Solve 3rd Degree Taylor Polynomial for \sqrt[ ]{9.03}

[Telemachus]

Homework Statement

Find an approximated value for \sqrt[ ]{9.03} using a Taylors polynomial of third degree and estimate the error.

Homework Equations

The Attempt at a Solution

I thought of solving it by using

f(x)=\sqrt[]{x} centered at x_0=9

So

P_n(x)=3+\dysplaystyle\frac{(x-9)}{6}-\dysplaystyle\frac{(x-9)^2}{216}+\dysplaystyle\frac{3(x-9)^3}{3888}

Then I evaluated it at x=9.03, so I get:

P_n(x)=3+\dysplaystyle\frac{(0.3)}{6}-\dysplaystyle\frac{(0.3)^2}{216}+\dysplaystyle\frac{3(0.3)^3}{3888}\approx{3.049604167}

I don't know if this is right, I've tried with the calculator and it gives 3.00500... Now, how do I estimate the error? just by resting to the value the calculator gives the one I get?

 

[vela]

9.03-9 = 0.03, not 0.3. :)

 

[Telemachus]

****, thanks haha

 

[Mark44]

For the error estimate, there's a formula for the error in approximating a Taylor series by the first n terms (terms up through degree n). If my memory is correct, it looks something like this.

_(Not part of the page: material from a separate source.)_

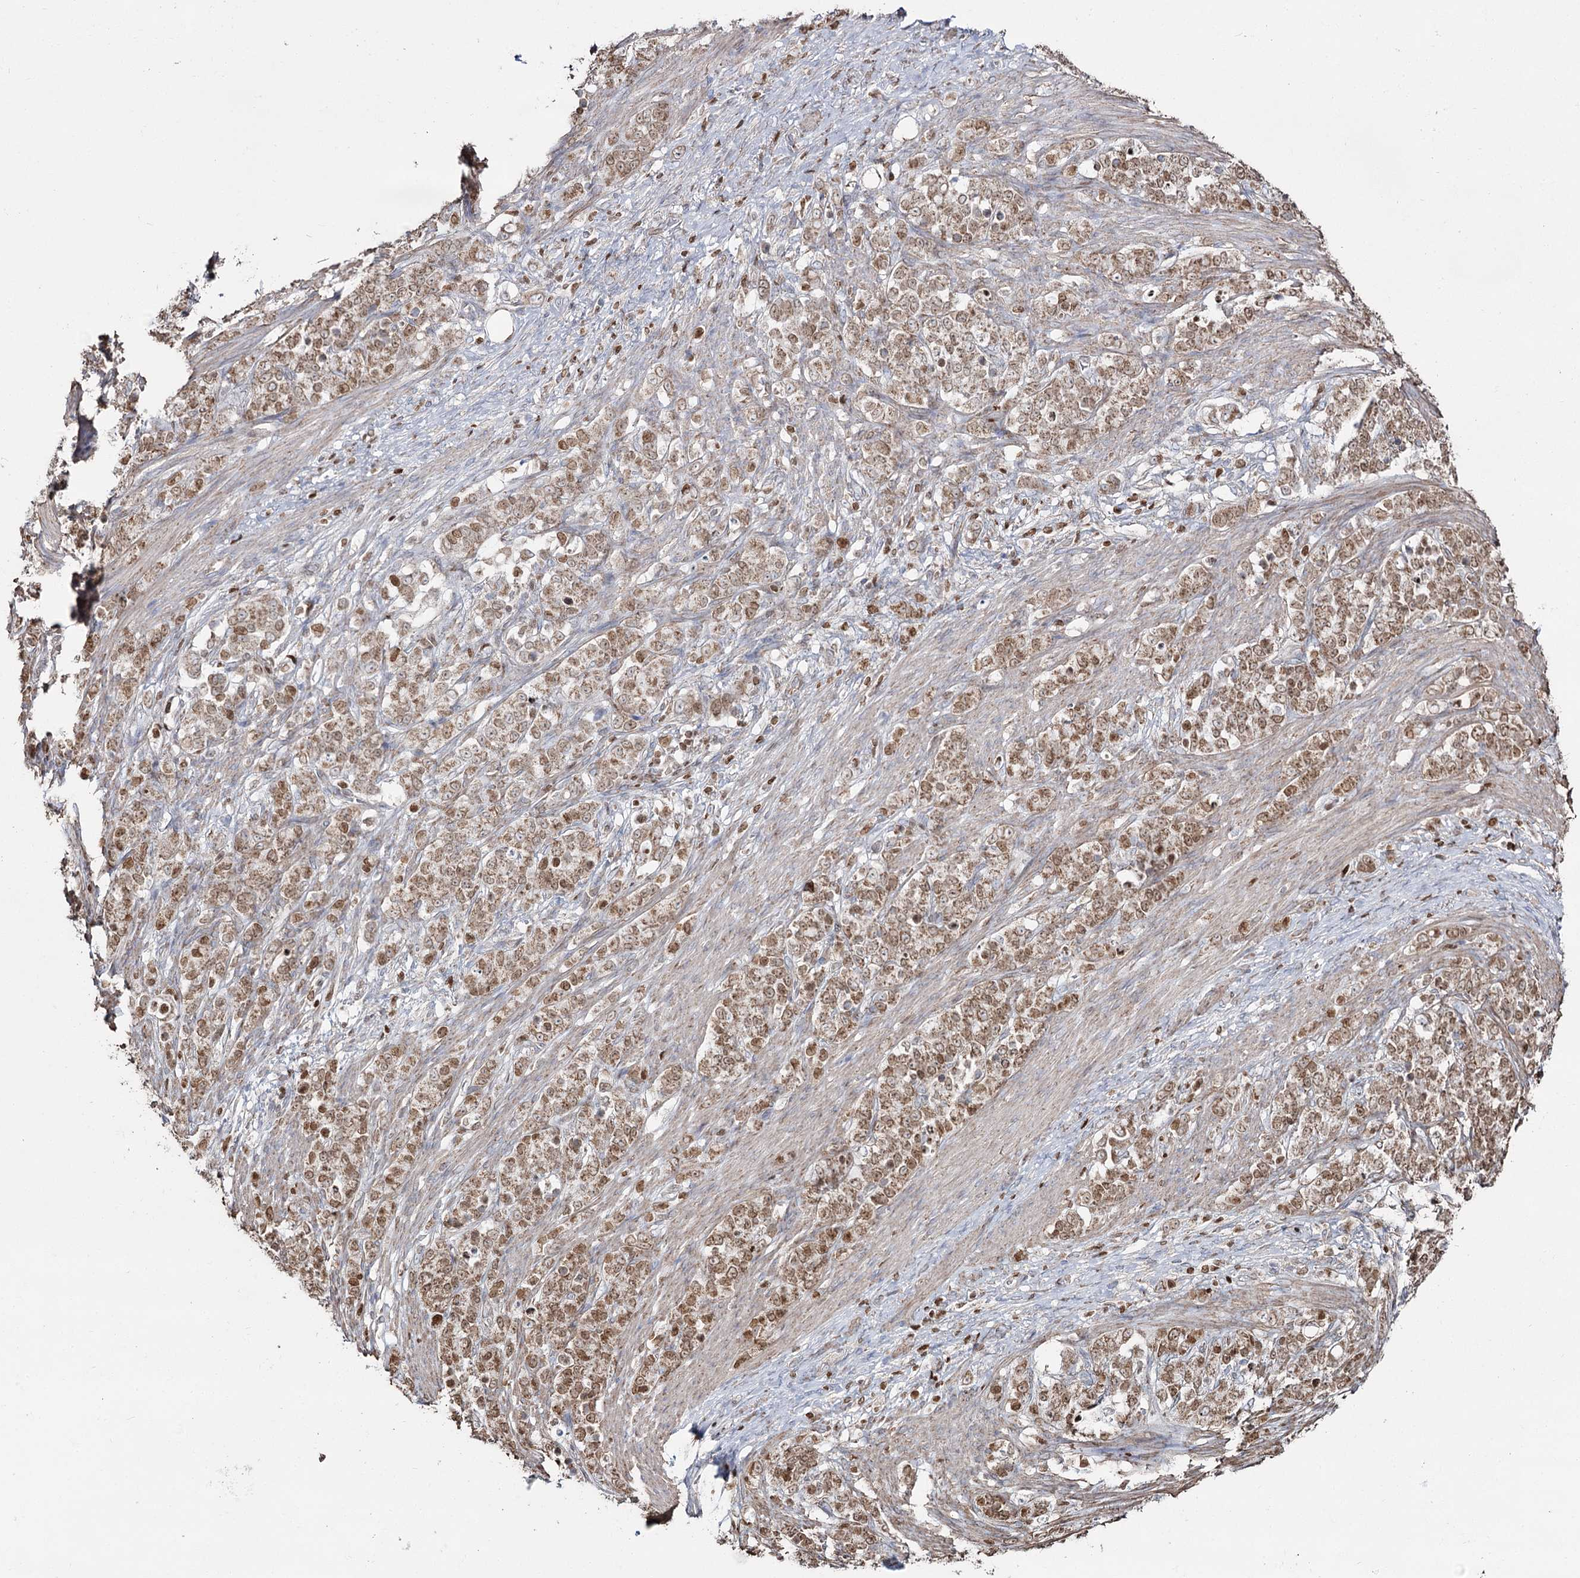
{"staining": {"intensity": "moderate", "quantity": ">75%", "location": "cytoplasmic/membranous,nuclear"}, "tissue": "stomach cancer", "cell_type": "Tumor cells", "image_type": "cancer", "snomed": [{"axis": "morphology", "description": "Adenocarcinoma, NOS"}, {"axis": "topography", "description": "Stomach"}], "caption": "A brown stain labels moderate cytoplasmic/membranous and nuclear positivity of a protein in stomach cancer (adenocarcinoma) tumor cells.", "gene": "PDHX", "patient": {"sex": "female", "age": 79}}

R_n(x)= \frac{f^{n + 1}(c)}{(n + 1)!}(x - a)^{n + 1}

Since it is usually impossible to determine c (which is between x and a), in practice, one finds an upper bound on |f⁽ⁿ⁺¹⁾(x)|.

 

[Telemachus]

Thank you Mark. I think I get it.

Here it is:

R_{n+1}(x)=\displaystyle\frac{-15(x-9)^4}{4!16\sqrt[ ]{\alpha}}

\alpha=9+0.03\theta, \theta\in{(0,1)}

 

[jegues]

For the error estimate, there's a formula for the error in approximating a Taylor series by the first n terms (terms up through degree n). If my memory is correct, it looks something like this.

R_n(x)= \frac{f^{n + 1}(c)}{(n + 1)!}(x - a)^{n + 1}

Since it is usually impossible to determine c (which is between x and a), in practice, one finds an upper bound on |f⁽ⁿ⁺¹⁾(x)|.

I could be wrong, but shouldn't this be an inequality? That's how I remember it.

 

[Mark44]

No, it shouldn't be an inequality. Checking with a calculus text, the formula for the remainder is correct.

 

[Telemachus]

It can be thought as inequality like this:

|R_n(x)|= |\frac{f^{n + 1}(c)}{(n + 1)!}(x - a)^{n + 1}|\leq{}\displaystyle\frac{(x-a)^{n+1}}{(n+1)!} k
Where k=max{f(b) \textsf{ such that b} \in{[x,a]}

 

[Mark44]

The remainder is an equality. Usually it suffices to get an upper bound on that derivative - then you have an inequality.

 

[Hurkyl]

I could be wrong, but shouldn't this be an inequality? That's how I remember it.

The various forms of the Taylor remainder are generalizations of the mean value theorem to higher derivatives and higher degree polynomials -- the remainder is exactly equal to the given expression for some point c in a known interval.

Typical practical applications find the maximum over the entire interval, and then use that as an upper bound on the true remainder.

 

[jegues]

The various forms of the Taylor remainder are generalizations of the mean value theorem to higher derivatives and higher degree polynomials -- the remainder is exactly equal to the given expression for some point c in a known interval.

Typical practical applications find the maximum over the entire interval, and then use that as an upper bound on the true remainder.

Thank you both, Mark and Hurkyl for clearing things up!